Licensees come up with all sorts of excuses why this rule is either unfair or impossible, and some of them make sense. They say some people can mask their drunkenness, making it difficult to tell when it’s time to say when. And they say it’s rare for the LC to present evidence showing conclusively that a customer was actually, undeniably intoxicated when he or she was served.
But except on rare occasions—we’re thinking Moose McGillycuddy’s back in December 2005—the island’s liquor licensees never fight over-service accusations. They bitch and moan in private, but when it comes time to face the Liquor Control Board of Adjudication, they plead No Contest and suck up a fine.
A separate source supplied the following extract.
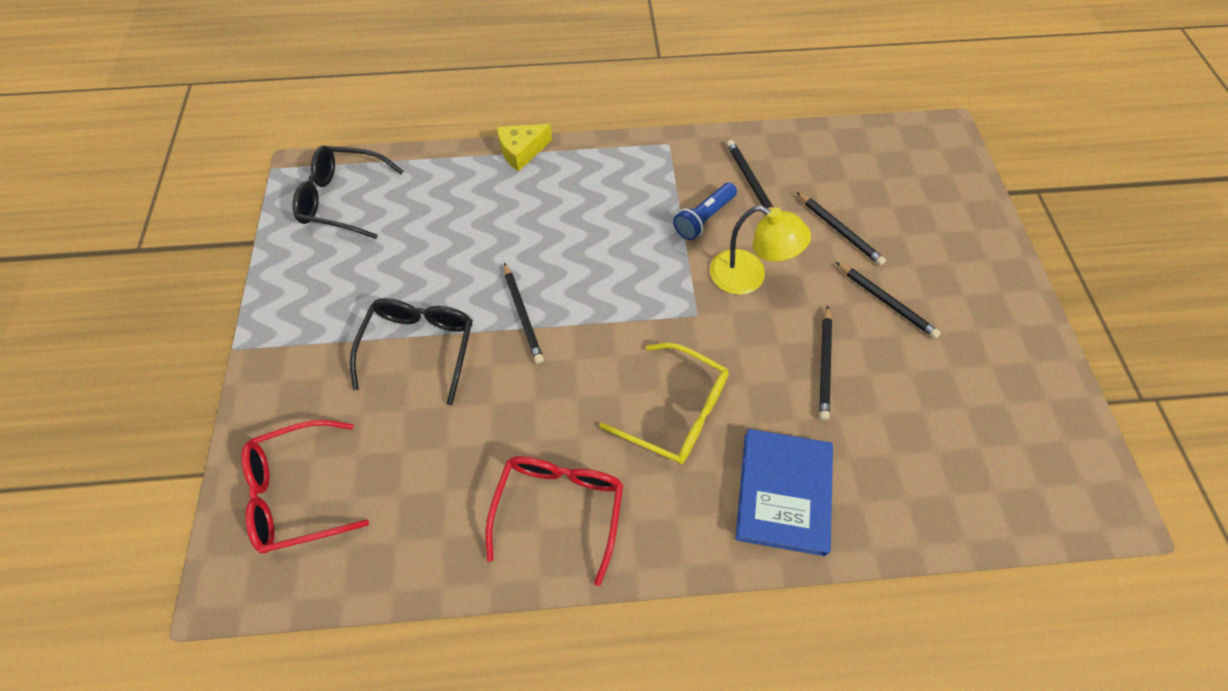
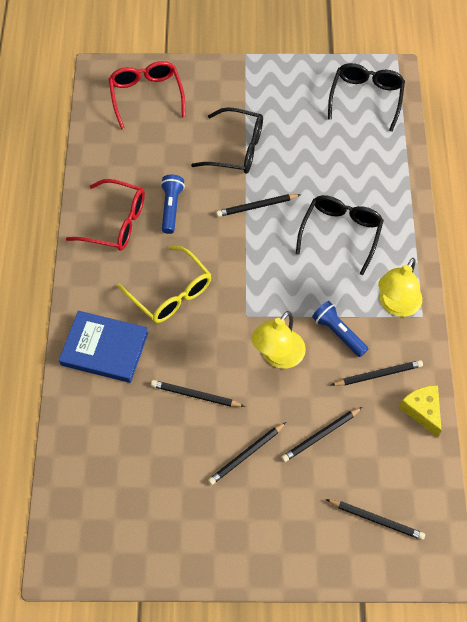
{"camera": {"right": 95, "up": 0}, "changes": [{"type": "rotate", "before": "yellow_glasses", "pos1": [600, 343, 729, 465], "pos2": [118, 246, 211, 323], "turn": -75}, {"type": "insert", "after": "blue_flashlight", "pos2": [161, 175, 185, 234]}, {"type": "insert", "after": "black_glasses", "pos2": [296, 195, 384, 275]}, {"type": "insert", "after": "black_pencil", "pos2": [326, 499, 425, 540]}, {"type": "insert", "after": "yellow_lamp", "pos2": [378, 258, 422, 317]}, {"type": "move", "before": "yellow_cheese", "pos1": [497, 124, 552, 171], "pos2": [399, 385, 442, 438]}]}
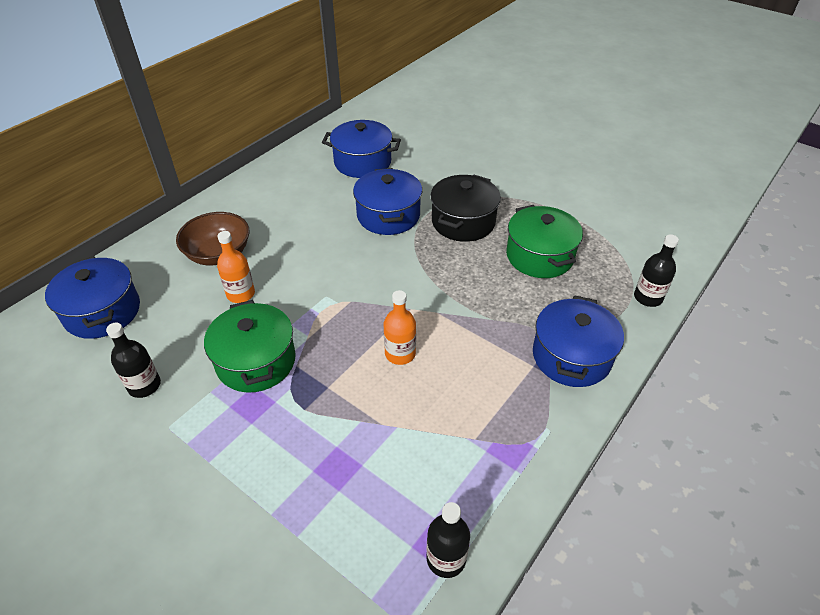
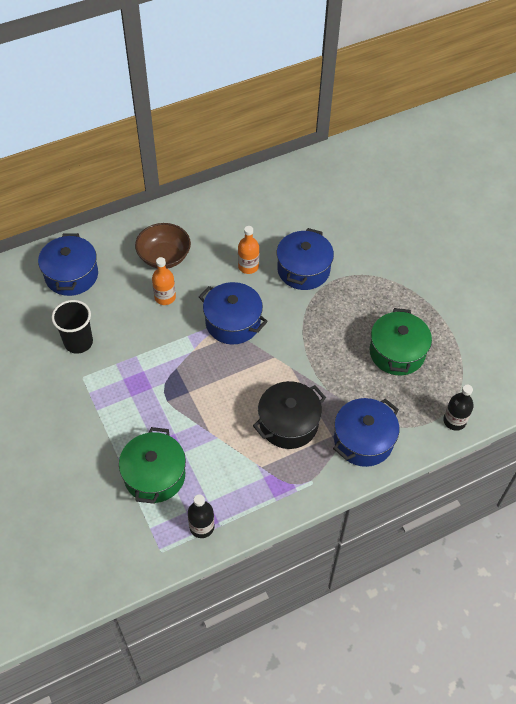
{"camera": {"right": 25, "up": 10}, "changes": [{"type": "replace", "before": "black_bottle", "after": "black_cup", "pos1": [106, 323, 161, 398], "pos2": [51, 300, 93, 354]}, {"type": "move", "before": "green_pot", "pos1": [204, 300, 296, 393], "pos2": [119, 427, 186, 504]}, {"type": "move", "before": "blue_pot", "pos1": [322, 120, 401, 178], "pos2": [199, 282, 268, 344]}, {"type": "move", "before": "orange_bottle", "pos1": [384, 290, 416, 365], "pos2": [238, 226, 259, 274]}, {"type": "move", "before": "black_pot", "pos1": [431, 175, 501, 242], "pos2": [253, 381, 326, 449]}]}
Case in point is the Sly Mongoose. A small, working class bar located in Lahaina’s industrial section, the Goose found itself on the wrong end of an over-service rap back in early 2005 when three of its customers wound up in an automobile accident. One of the passengers, who had a blood alcohol content of 0.19 and wasn’t wearing a seatbelt, died at the scene.
At first, Sly Mongoose owner Hana Rawlings opted to fight the charge. She appeared without an attorney at the August 2005 Adjudication Board hearing pleading Not Guilty to three counts related to the incident. But because the prosecution found itself unprepared to go forward with the case, the board very helpfully gave it a five-month delay. Had Rawlings brought an attorney, she could have forcefully argued that the board was showing preferential treatment to the prosecution and possibly got all the charges thrown out.
As the months ticked by, Rawlings changed her approach. She fired the bartender who had been on duty the night in question and switched to a No Contest plea. But during her Jan. 5, 2006 hearing, she bungled her defense and never told the board she’d fired her bartender—a move the board loves to hear in these types of cases. Probably figuring she wasn’t serious about preventing further trouble, they fined her $2,000.